Set task:
Rewrite every line of the entries below as a JSON list of strings, one string per line, skipping blank lines and leaving out the pictures.

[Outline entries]
★ ★ ★

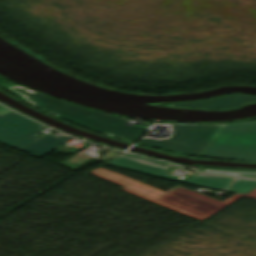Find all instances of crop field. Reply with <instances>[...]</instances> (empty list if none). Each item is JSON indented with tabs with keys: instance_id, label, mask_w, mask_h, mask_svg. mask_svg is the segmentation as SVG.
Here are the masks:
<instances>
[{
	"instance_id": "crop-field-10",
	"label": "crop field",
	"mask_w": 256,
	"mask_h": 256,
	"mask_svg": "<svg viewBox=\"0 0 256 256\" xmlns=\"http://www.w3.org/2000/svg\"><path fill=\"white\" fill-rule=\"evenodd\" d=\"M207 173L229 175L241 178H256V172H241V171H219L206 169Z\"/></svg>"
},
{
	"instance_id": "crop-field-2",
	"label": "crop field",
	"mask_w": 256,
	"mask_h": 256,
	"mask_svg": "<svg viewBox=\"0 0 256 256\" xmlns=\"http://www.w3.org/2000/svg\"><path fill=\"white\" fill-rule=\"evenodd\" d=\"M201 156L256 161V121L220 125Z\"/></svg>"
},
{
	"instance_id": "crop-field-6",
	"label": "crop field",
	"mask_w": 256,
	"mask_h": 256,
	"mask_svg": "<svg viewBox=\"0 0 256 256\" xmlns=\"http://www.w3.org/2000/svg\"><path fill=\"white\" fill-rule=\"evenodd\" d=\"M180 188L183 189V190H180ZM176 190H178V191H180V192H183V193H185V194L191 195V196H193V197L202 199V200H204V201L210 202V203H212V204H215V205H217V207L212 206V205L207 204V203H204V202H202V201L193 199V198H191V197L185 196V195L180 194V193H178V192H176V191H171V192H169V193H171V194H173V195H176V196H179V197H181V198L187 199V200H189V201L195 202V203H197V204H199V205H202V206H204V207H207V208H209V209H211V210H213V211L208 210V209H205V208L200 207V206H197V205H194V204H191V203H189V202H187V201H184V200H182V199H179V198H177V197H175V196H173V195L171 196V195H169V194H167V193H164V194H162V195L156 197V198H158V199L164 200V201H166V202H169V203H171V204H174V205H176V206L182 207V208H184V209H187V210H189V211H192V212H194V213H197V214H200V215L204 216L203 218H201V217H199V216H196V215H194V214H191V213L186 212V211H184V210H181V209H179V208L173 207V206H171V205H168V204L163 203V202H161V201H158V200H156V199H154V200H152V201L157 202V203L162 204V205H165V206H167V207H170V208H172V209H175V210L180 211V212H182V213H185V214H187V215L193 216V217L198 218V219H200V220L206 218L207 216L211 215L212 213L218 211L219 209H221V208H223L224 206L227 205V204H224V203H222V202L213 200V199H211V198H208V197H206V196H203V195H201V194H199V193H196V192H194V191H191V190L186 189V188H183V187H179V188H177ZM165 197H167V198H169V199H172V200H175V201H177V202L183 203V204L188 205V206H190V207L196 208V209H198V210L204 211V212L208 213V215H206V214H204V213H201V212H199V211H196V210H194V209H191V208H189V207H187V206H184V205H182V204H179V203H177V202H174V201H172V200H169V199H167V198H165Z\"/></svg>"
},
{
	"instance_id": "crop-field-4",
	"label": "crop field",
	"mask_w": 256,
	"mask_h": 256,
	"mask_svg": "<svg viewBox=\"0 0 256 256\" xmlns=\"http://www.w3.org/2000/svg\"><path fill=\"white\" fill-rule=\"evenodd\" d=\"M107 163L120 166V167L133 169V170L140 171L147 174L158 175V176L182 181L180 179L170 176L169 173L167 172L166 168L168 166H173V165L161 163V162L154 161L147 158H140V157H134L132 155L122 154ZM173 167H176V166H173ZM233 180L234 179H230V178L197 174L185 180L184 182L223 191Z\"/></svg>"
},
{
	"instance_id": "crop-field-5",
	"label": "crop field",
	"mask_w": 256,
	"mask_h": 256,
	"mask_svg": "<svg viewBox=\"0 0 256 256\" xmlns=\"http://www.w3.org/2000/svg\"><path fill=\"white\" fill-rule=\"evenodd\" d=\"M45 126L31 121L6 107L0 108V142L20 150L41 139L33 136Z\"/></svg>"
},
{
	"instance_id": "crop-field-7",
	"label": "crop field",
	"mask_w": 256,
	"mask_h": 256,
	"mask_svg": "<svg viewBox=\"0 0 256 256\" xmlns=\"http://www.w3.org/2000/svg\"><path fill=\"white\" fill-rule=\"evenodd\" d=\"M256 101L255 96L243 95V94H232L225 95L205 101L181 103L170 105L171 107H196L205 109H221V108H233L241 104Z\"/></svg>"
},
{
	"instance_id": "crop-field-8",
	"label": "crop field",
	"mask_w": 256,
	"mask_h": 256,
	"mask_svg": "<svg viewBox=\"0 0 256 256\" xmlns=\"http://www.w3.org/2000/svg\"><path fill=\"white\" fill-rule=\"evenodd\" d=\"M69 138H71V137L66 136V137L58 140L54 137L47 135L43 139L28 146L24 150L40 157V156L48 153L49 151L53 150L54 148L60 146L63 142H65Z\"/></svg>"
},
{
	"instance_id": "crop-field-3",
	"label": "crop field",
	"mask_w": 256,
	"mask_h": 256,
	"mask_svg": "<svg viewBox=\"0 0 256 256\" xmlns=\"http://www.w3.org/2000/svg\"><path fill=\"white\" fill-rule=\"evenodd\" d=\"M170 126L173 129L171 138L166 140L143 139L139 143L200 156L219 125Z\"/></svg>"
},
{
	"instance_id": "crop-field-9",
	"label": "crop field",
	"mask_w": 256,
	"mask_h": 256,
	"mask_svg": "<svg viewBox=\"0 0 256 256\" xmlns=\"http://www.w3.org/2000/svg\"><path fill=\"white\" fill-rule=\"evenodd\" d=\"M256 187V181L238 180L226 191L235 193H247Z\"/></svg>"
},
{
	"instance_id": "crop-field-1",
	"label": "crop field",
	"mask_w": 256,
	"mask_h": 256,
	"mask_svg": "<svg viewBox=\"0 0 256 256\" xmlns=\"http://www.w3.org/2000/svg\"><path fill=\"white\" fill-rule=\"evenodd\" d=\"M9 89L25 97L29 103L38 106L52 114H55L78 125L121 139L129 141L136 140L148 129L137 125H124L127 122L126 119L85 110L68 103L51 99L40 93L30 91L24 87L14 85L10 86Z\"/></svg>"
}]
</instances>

★ ★ ★

Solution for this exercise:
[
  "Find all instances of crop field. Reply with <instances>[...]</instances> (empty list if none). Each item is JSON indented with tabs with keys: instance_id, label, mask_w, mask_h, mask_svg. mask_svg is the segmentation as SVG.",
  "Here are the masks:",
  "<instances>",
  "[{",
  "\t\"instance_id\": \"crop-field-10\",",
  "\t\"label\": \"crop field\",",
  "\t\"mask_w\": 256,",
  "\t\"mask_h\": 256,",
  "\t\"mask_svg\": \"<svg viewBox=\\\"0 0 256 256\\\" xmlns=\\\"http://www.w3.org/2000/svg\\\"><path fill=\\\"white\\\" fill-rule=\\\"evenodd\\\" d=\\\"M207 173L229 175L241 178H256V172H241V171H219L206 169Z\\\"/></svg>\"",
  "},",
  "{",
  "\t\"instance_id\": \"crop-field-2\",",
  "\t\"label\": \"crop field\",",
  "\t\"mask_w\": 256,",
  "\t\"mask_h\": 256,",
  "\t\"mask_svg\": \"<svg viewBox=\\\"0 0 256 256\\\" xmlns=\\\"http://www.w3.org/2000/svg\\\"><path fill=\\\"white\\\" fill-rule=\\\"evenodd\\\" d=\\\"M201 156L256 161V121L220 125Z\\\"/></svg>\"",
  "},",
  "{",
  "\t\"instance_id\": \"crop-field-6\",",
  "\t\"label\": \"crop field\",",
  "\t\"mask_w\": 256,",
  "\t\"mask_h\": 256,",
  "\t\"mask_svg\": \"<svg viewBox=\\\"0 0 256 256\\\" xmlns=\\\"http://www.w3.org/2000/svg\\\"><path fill=\\\"white\\\" fill-rule=\\\"evenodd\\\" d=\\\"M180 188L183 189V190H180ZM176 190H178V191H180V192H183V193H185V194L191 195V196H193V197L202 199V200H204V201L210 202V203H212V204H215V205H217V207L212 206V205L207 204V203H204V202H202V201L193 199V198H191V197L185 196V195L180 194V193H178V192H176V191H171V192H169V193H171V194H173V195H176V196H179V197H181V198L187 199V200H189V201L195 202V203H197V204H199V205H202V206H204V207H207V208H209V209H211V210H213V211L208 210V209H205V208L200 207V206H197V205H194V204H191V203H189V202H187V201H184V200H182V199H179V198H177V197H175V196H173V195L171 196V195H169V194H167V193H164V194H162V195L156 197V198H158V199L164 200V201H166V202H169V203H171V204H174V205H176V206L182 207V208H184V209H187V210H189V211H192V212H194V213H197V214H200V215L204 216L203 218H201V217H199V216H196V215H194V214H191V213L186 212V211H184V210H181V209H179V208L173 207V206H171V205H168V204L163 203V202H161V201H158V200H156V199H154V200H152V201L157 202V203L162 204V205H165V206H167V207H170V208H172V209H175V210L180 211V212H182V213H185V214H187V215L193 216V217L198 218V219H200V220L206 218L207 216L211 215L212 213L218 211L219 209H221V208H223L224 206L227 205V204H224V203H222V202L213 200V199H211V198H208V197H206V196H203V195H201V194H199V193H196V192H194V191H191V190L186 189V188H183V187H179V188H177ZM165 197H167V198H169V199H172V200H175V201H177V202L183 203V204L188 205V206H190V207L196 208V209H198V210L204 211V212L208 213V215H206V214H204V213H201V212H199V211H196V210H194V209H191V208H189V207H187V206H184V205H182V204H179V203H177V202H174V201H172V200H169V199H167V198H165Z\\\"/></svg>\"",
  "},",
  "{",
  "\t\"instance_id\": \"crop-field-4\",",
  "\t\"label\": \"crop field\",",
  "\t\"mask_w\": 256,",
  "\t\"mask_h\": 256,",
  "\t\"mask_svg\": \"<svg viewBox=\\\"0 0 256 256\\\" xmlns=\\\"http://www.w3.org/2000/svg\\\"><path fill=\\\"white\\\" fill-rule=\\\"evenodd\\\" d=\\\"M107 163L120 166V167L133 169V170L140 171L147 174L158 175V176L182 181L180 179L170 176L169 173L167 172L166 168L168 166H173V165L161 163V162L154 161L147 158H140V157H134L132 155L122 154ZM173 167H176V166H173ZM233 180L234 179H230V178L197 174L185 180L184 182L223 191Z\\\"/></svg>\"",
  "},",
  "{",
  "\t\"instance_id\": \"crop-field-5\",",
  "\t\"label\": \"crop field\",",
  "\t\"mask_w\": 256,",
  "\t\"mask_h\": 256,",
  "\t\"mask_svg\": \"<svg viewBox=\\\"0 0 256 256\\\" xmlns=\\\"http://www.w3.org/2000/svg\\\"><path fill=\\\"white\\\" fill-rule=\\\"evenodd\\\" d=\\\"M45 126L31 121L6 107L0 108V142L20 150L41 139L33 136Z\\\"/></svg>\"",
  "},",
  "{",
  "\t\"instance_id\": \"crop-field-7\",",
  "\t\"label\": \"crop field\",",
  "\t\"mask_w\": 256,",
  "\t\"mask_h\": 256,",
  "\t\"mask_svg\": \"<svg viewBox=\\\"0 0 256 256\\\" xmlns=\\\"http://www.w3.org/2000/svg\\\"><path fill=\\\"white\\\" fill-rule=\\\"evenodd\\\" d=\\\"M256 101L255 96L243 95V94H232L225 95L205 101L181 103L170 105L171 107H196L205 109H221V108H233L241 104Z\\\"/></svg>\"",
  "},",
  "{",
  "\t\"instance_id\": \"crop-field-8\",",
  "\t\"label\": \"crop field\",",
  "\t\"mask_w\": 256,",
  "\t\"mask_h\": 256,",
  "\t\"mask_svg\": \"<svg viewBox=\\\"0 0 256 256\\\" xmlns=\\\"http://www.w3.org/2000/svg\\\"><path fill=\\\"white\\\" fill-rule=\\\"evenodd\\\" d=\\\"M69 138H71V137L66 136V137L58 140L54 137L47 135L43 139L28 146L24 150L40 157V156L48 153L49 151L53 150L54 148L60 146L63 142H65Z\\\"/></svg>\"",
  "},",
  "{",
  "\t\"instance_id\": \"crop-field-3\",",
  "\t\"label\": \"crop field\",",
  "\t\"mask_w\": 256,",
  "\t\"mask_h\": 256,",
  "\t\"mask_svg\": \"<svg viewBox=\\\"0 0 256 256\\\" xmlns=\\\"http://www.w3.org/2000/svg\\\"><path fill=\\\"white\\\" fill-rule=\\\"evenodd\\\" d=\\\"M170 126L173 129L171 138L166 140L143 139L139 143L200 156L219 125Z\\\"/></svg>\"",
  "},",
  "{",
  "\t\"instance_id\": \"crop-field-9\",",
  "\t\"label\": \"crop field\",",
  "\t\"mask_w\": 256,",
  "\t\"mask_h\": 256,",
  "\t\"mask_svg\": \"<svg viewBox=\\\"0 0 256 256\\\" xmlns=\\\"http://www.w3.org/2000/svg\\\"><path fill=\\\"white\\\" fill-rule=\\\"evenodd\\\" d=\\\"M256 187V181L238 180L226 191L235 193H247Z\\\"/></svg>\"",
  "},",
  "{",
  "\t\"instance_id\": \"crop-field-1\",",
  "\t\"label\": \"crop field\",",
  "\t\"mask_w\": 256,",
  "\t\"mask_h\": 256,",
  "\t\"mask_svg\": \"<svg viewBox=\\\"0 0 256 256\\\" xmlns=\\\"http://www.w3.org/2000/svg\\\"><path fill=\\\"white\\\" fill-rule=\\\"evenodd\\\" d=\\\"M9 89L25 97L29 103L38 106L52 114H55L78 125L121 139L129 141L136 140L148 129L137 125H124L127 122L126 119L85 110L68 103L51 99L40 93L30 91L24 87L14 85L10 86Z\\\"/></svg>\"",
  "}]",
  "</instances>"
]